Although total SAV area rebounded, sago pondweed area remained below historical levels (Fig. 6). From 2009 onward, there were fewer pure sago pondweed beds in the east marsh but more mixed-species beds (Fig. A1), which may affect the attractiveness of the beds for foraging. Hansel-Welch et al. (2003) observed that SAV community composition changed through time after fish removal from a shallow lake; it is possible that five years of post-exclusion monitoring was not long enough to observe full sago pondweed reestablishment. However, other carp-removal studies have observed a rapid rebounding of SAV, including sago pondweed (Schrage and Downing 2004; Laguna et al. 2016). Alternatively, abiotic conditions in the marsh may no longer be as suitable for sago pondweed. Anderson (1978) previously identified that water depth and wave action affect the distribution of sago pondweed in Delta Marsh. Over time, islands and shorelines have eroded at Delta Marsh, thereby increasing wind and wave exposure. Furthermore, sago pondweed thrives in more brackish conditions than northern water milfoil and hornwort (Stewart and Kantrud 1972), but specific conductance in Lake Manitoba and the marsh has declined through time (Lake Manitoba/Lake St. Martin Regulation Review Committee 2013).

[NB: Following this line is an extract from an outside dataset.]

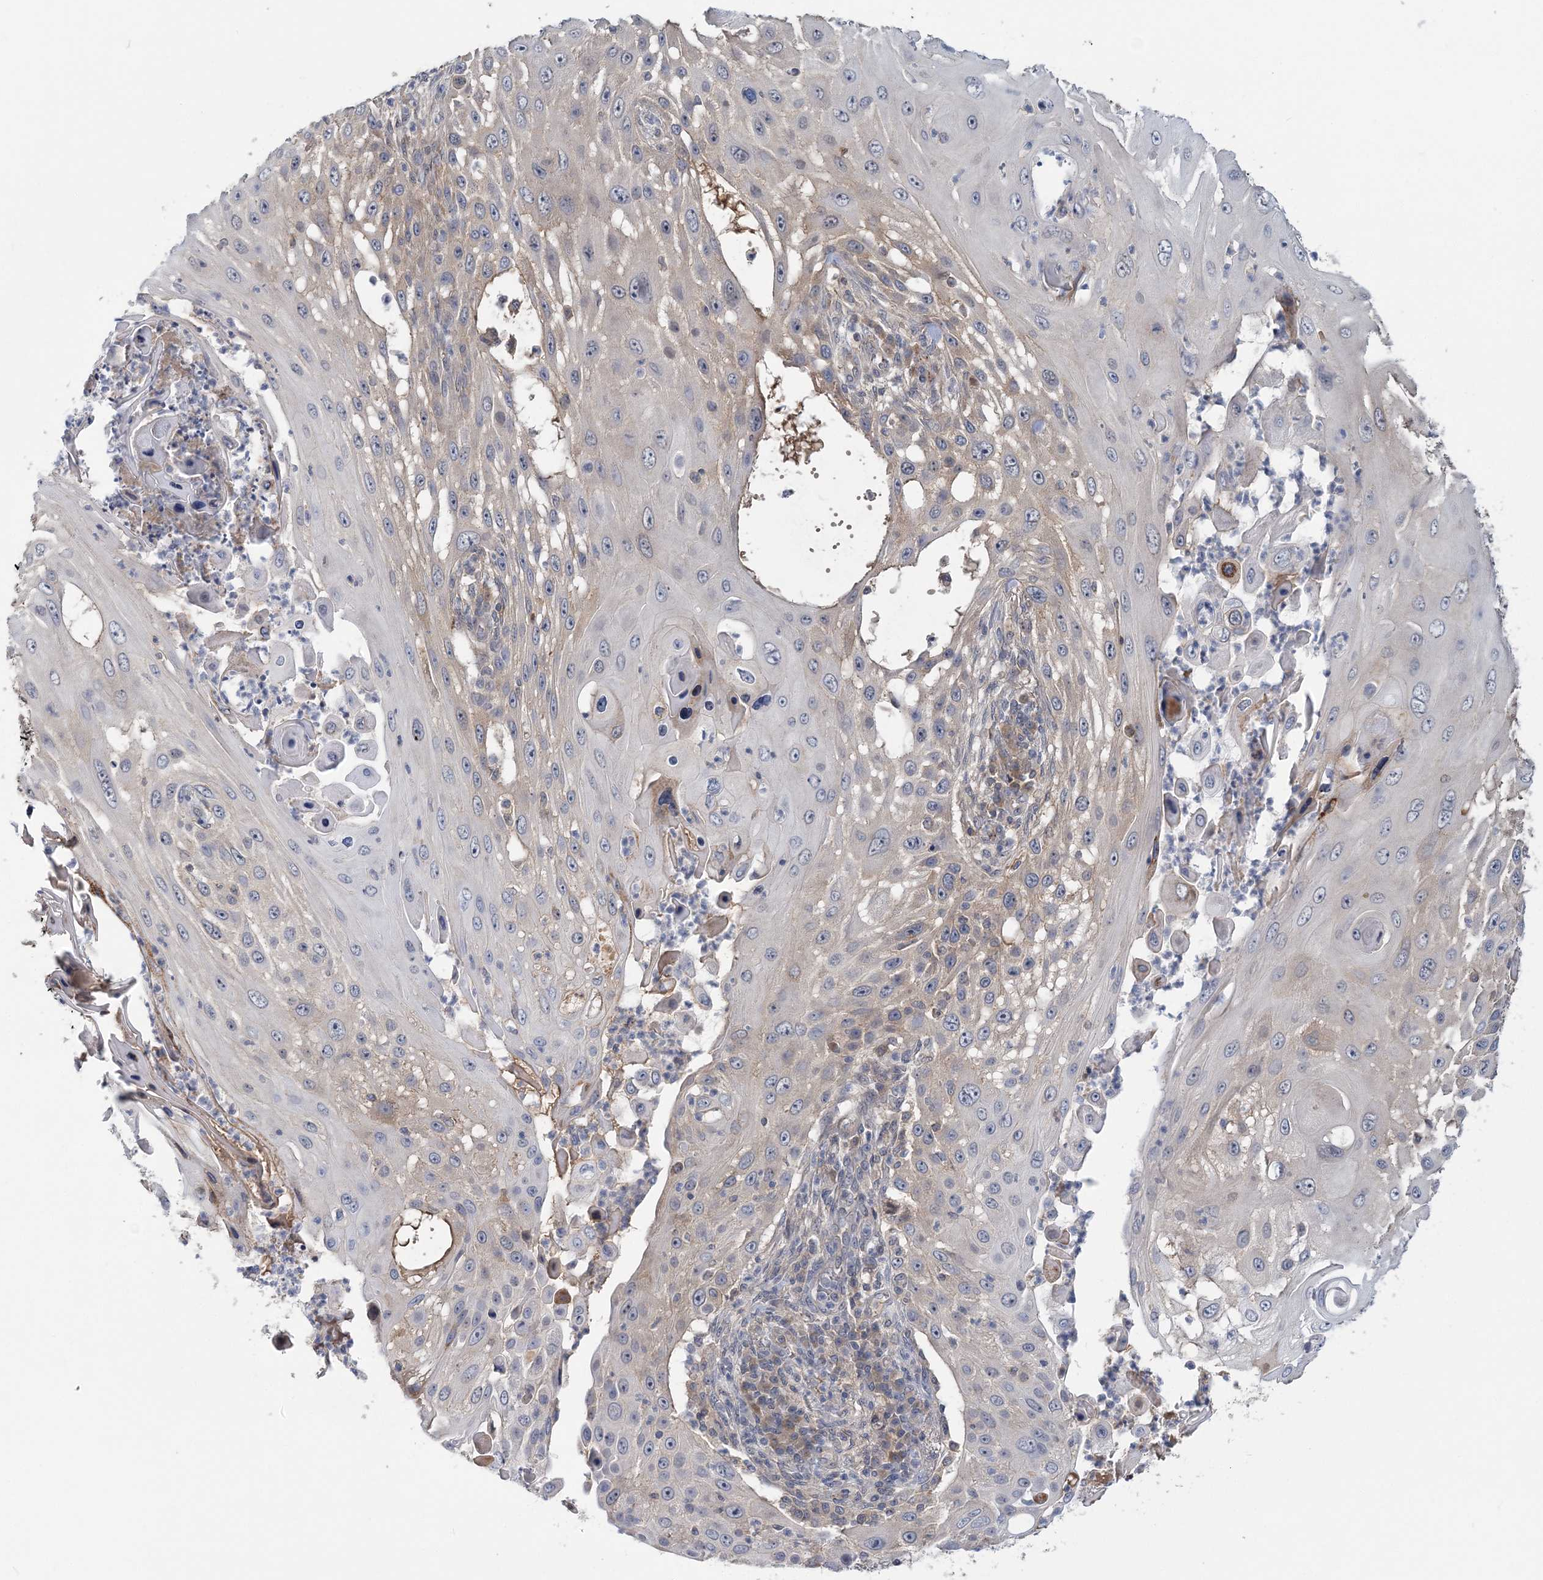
{"staining": {"intensity": "negative", "quantity": "none", "location": "none"}, "tissue": "skin cancer", "cell_type": "Tumor cells", "image_type": "cancer", "snomed": [{"axis": "morphology", "description": "Squamous cell carcinoma, NOS"}, {"axis": "topography", "description": "Skin"}], "caption": "Squamous cell carcinoma (skin) was stained to show a protein in brown. There is no significant expression in tumor cells.", "gene": "RNF25", "patient": {"sex": "female", "age": 44}}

With the return of high numbers of migrating ducks, duck herbivory could also be restricting sago pondweed reestablishment (Anderson and Low 1976; Van Onsem and Triest 2018).

Within the post-exclusion period, canvasback and scaup numbers fluctuated little, although 2014 stood out as having lower abundance of both species (Table 1). Low duck counts were not associated with greater carp CPUE (i.e., more large carp present in the marsh), although low carp numbers in 2014 may be misleading as a severe storm damaged exclusion screens and breached dykes in early July (i.e., after gillnet sampling was completed). Alternatively, 2014 also stood out with respect to high water levels — although diving ducks are often associated with deeper water (e.g., Austin et al. 2017), they may avoid foraging in water that is too deep (Anderson and Low 1976; Carbone and Houston 1994) and foraging efficiency declines with increasing depth (e.g., Lovvorn 1994; Lovvorn and Gillingham 1996). Notably, patterns in duck density at Delta Marsh tracked patterns in RFI, with high duck counts in years with higher RFI. Migrating ducks may be able to detect favorable habitat conditions (Haas et al. 2007), resulting in both greater use of the marsh and birds with better refueling status. Our diet analyses confirmed that migrating canvasbacks are consuming sago pondweed at Delta Marsh, though it was not the most abundant food item observed (Fig. 7). Available historical data indicate that, in the fall, canvasbacks in southern Manitoba consumed mainly plant materials, especially sago pondweed tubers (Bartonek and Hickey 1969). However, sample sizes in both our study and Bartonek and Hickey (1969) were small and collection of ducks over decoys introduces biases to the description of duck diets (Callicutt et al. 2011). Thus, further work would be needed to elucidate what food items these migrating canvasbacks and scaup are relying on. Importantly, Delta Marsh appears to provide sufficient food resources such that greater numbers of ducks using the marsh does not result in worse RFI.

Conclusion

Multiple lines of evidence indicate that restoration of Delta Marsh via exclusion of large carp successfully improved the habitat quality for migrating ducks, as evidenced by more birds returning, yet maintaining a consistent refueling status. The rebounding of fall-migrating ducks using the marsh to historical levels corresponded with a rapid recovery of total SAV extent. Sago pondweed, which was historically an important food item for migrating canvasbacks, has not completely rebounded. It is unclear if sago pondweed needs more time to recover or whether underlying shifts in marsh conditions may inhibit its recovery. Finally, this study highlights the benefits of maintaining large carp exclusion at Delta Marsh — even imperfect exclusion of an invasive species can dramatically improve conditions for migrating ducks, thereby helping to safeguard the ecological and cultural benefits of this important system.